Proses revisi Undang-Undang Otonomi Khusus Papua terus bergulir di Dewan Perwakilan Rakyat. Dari sejumlah daftar inventarisasi masalah atau DIM yang dikemukakan oleh fraksi-fraksi dan Dewan Perwakilan Daerah terhadap usulan perubahan dari Pemerintah,  tampak sejumlah isu yang selama ini menjadi tuntutan rakyat Papua telah diupayakan untuk diakomodir. Apa yang dibahas Panitia Khusus Otonomi Khusus Papua tidak hanya terbatas pada usulan Pemerintah, tetapi juga usulan-usulan lain dari masyarakat Papua yang diserap oleh fraksi-fraksi di DPR dan DPR

Sebut saja soal kewenangan provinsi. Beberapa fraksi mendorong agar topik ini dibahas. Ketua Pansus Otonomi Khusus Papua di DPR, Komarudin Watubun, beberapa kali menekankan pentingnya kewenangan ini diatur dalam perubahan kedua Undang-Undang Otsus Papua.
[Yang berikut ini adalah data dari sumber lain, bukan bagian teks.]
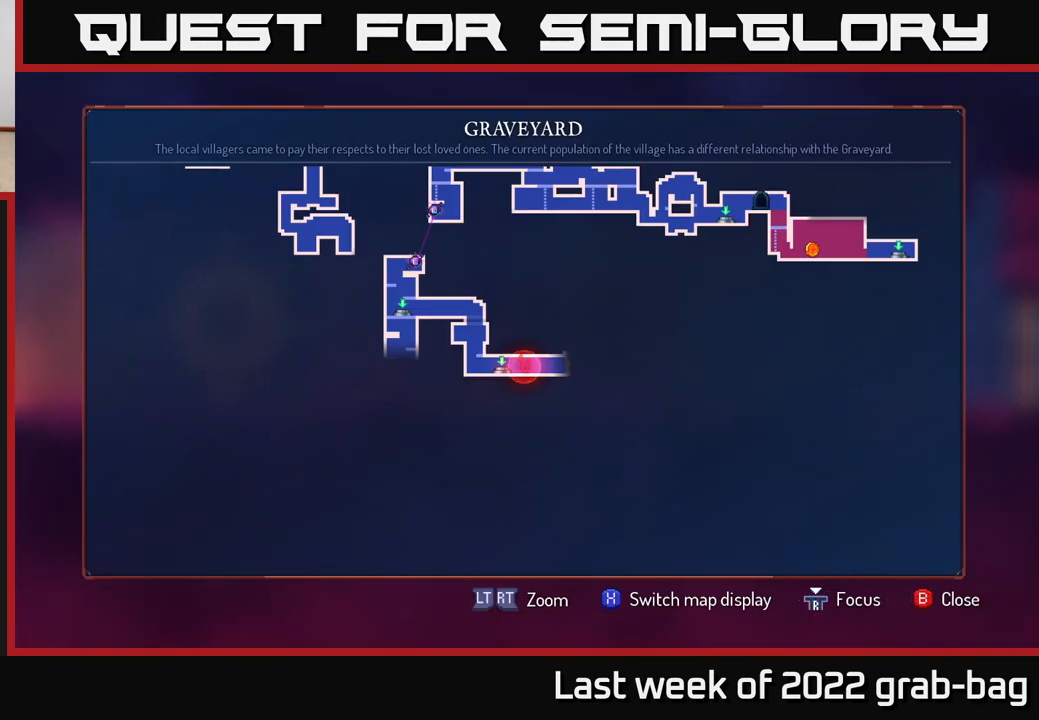
{"buttons": [], "left_stick": "center", "right_stick": "center", "events": [[50, "X", "down"], [117, "X", "up"]]}
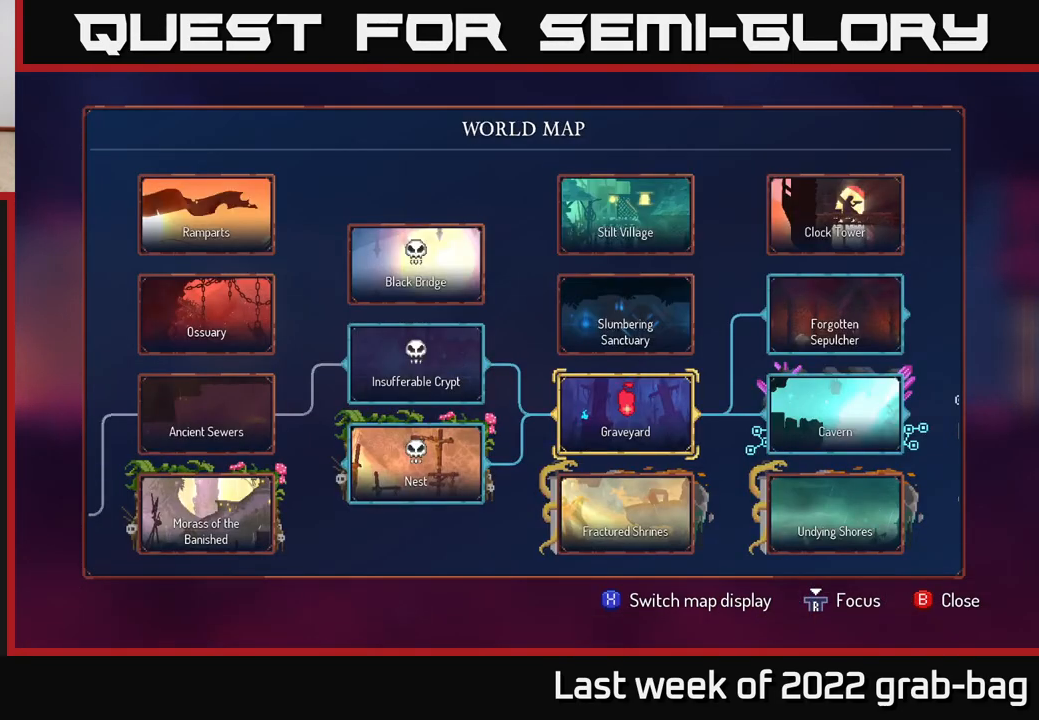
{"buttons": [], "left_stick": "right", "right_stick": "center", "events": [[267, "B", "down"], [317, "B", "up"], [417, "left_stick", "right"]]}
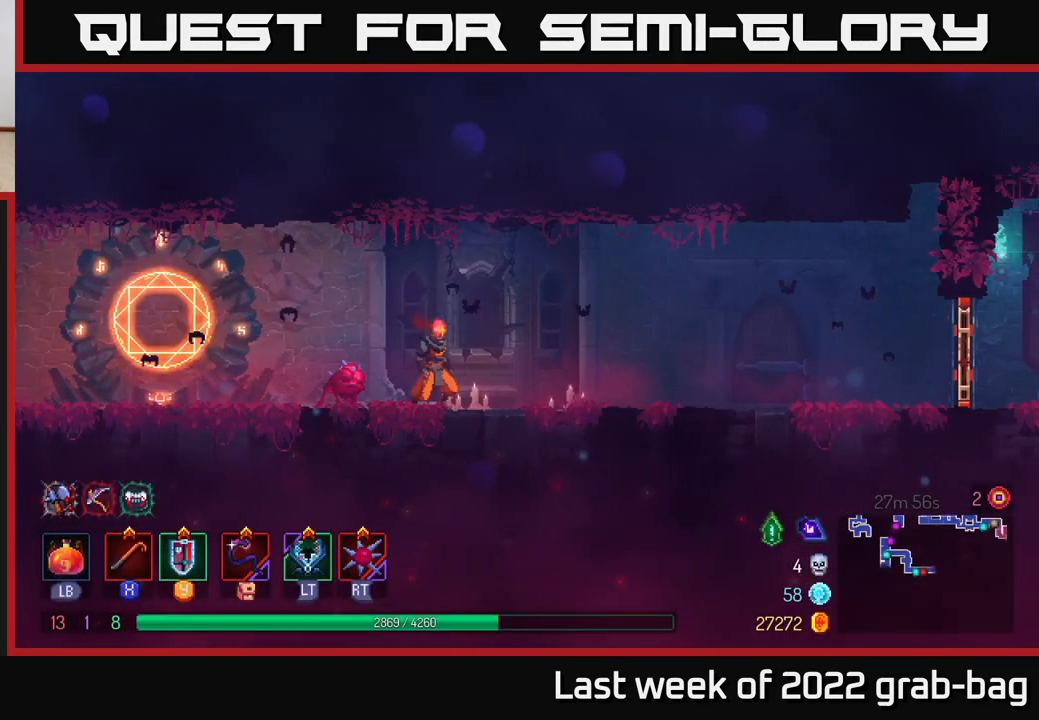
{"buttons": [], "left_stick": "right", "right_stick": "center", "events": []}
Kendati pasal 4 Undang-Undang Otsus Papua mengatur bahwa provinsi-provinsi di wilayah Papua memiliki semua kewenangan pemerintahan kecuali politik luar negeri, pertahanan dan keamanan, fiskal dan moneter, sistem yudisial, dan agama; namun dalam praktiknya banyak undang-undang sektoral diterapkan di wilayah Papua tanpa mempertimbangkan bahwa ini adalah daerah dengan otonomi khusus.   

Bagaimana dengan persoalan hak politik Orang Asli Papua? Ketika Undang-Undang Otsus Papua dibentuk pada tahun 2001, rupanya tidak diduga bahwa migrasi masuk yang luar biasa dari seluruh nusantara ini akan mengakibatkan berubahnya landskap kependudukan di Papua. Hasil sensus penduduk tahun (SP) 2010 oleh BPS menunjukkan bahwa penduduk kota Jayapura dan kabupaten-kabupaten seperti Merauke, Keerom, Nabire dan Mimika sudah dikuasai kaum migran. Orang asli Papua menjadi minoritas di provinsi sendiri.  Di Provinsi Papua Barat, orang asli Paua hanya dominan di Pegunungan Arfak, Tambrauw dan Maybrat, serta mungkin Teluk Wondama. Wilayah lain sudah didominasi pendatang.

Tak heran kalau hasil Pemilu Legislatif 2014 kurang menunjukkan keterlibatan orang asli Papua. Di Kabupaten Merauke, dari 30 anggota DPRD, mungkin hanya tiga orang asli Papua. Di Kota Sorong, hanya lima orang orang asli Papua dari 30 anggota DPRD.  Di Kota Jayapura, diperkirakan hanya sepuluh orang dari 40 orang anggota Dewan. Di DPR Provinsi Papua Barat, jumlah orang asli Papua yang berasal dari partai sesungguhnya lebih sedikit.  Untung saja ada kebijakan keanggotaan DPRD melalui pengangkatan orang asli Papua.

Orang asli Papua yang minoritas di dewan perwakilan rakyat, baik di provinsi maupun kabupaten/kota, jelas tidak kondusif bagi pelaksanaan otonomi khusus Papua. Semua pihak tidak boleh lupa, bahwa Otonomi khusus Papua adalah kebijakan afirmatif yang diberikan negara. Melalui otonomi khusus harus diberlakukan kebijakan yang melindungi, berpihak pada, dan memberdayakan orang asli Papua. Selain itu, dana yang lebih besar yang akan diturunkan oleh pemerintah pusat mulai tahun 2022 - 2042 hanya masuk akal apabila dibahas peruntukannya oleh orang asli Papua yang dominan di lembaga perwakilan rakyat. Merekalah yang tahu apa pergumulan yang dihadapi oleh saudara-saudaranya sesama orang asli Papua dari hari ke hari.

Prinsip yang sama juga seharusnya berlaku untuk jabatan kepala daerah dan wakil kepala daerah.  Untuk jabatan gubernur dan wakil gubernur sudah diatur tegas. Tetapi bagaimana dengan bupati dan wakilnya serta walikota dan wakilnya?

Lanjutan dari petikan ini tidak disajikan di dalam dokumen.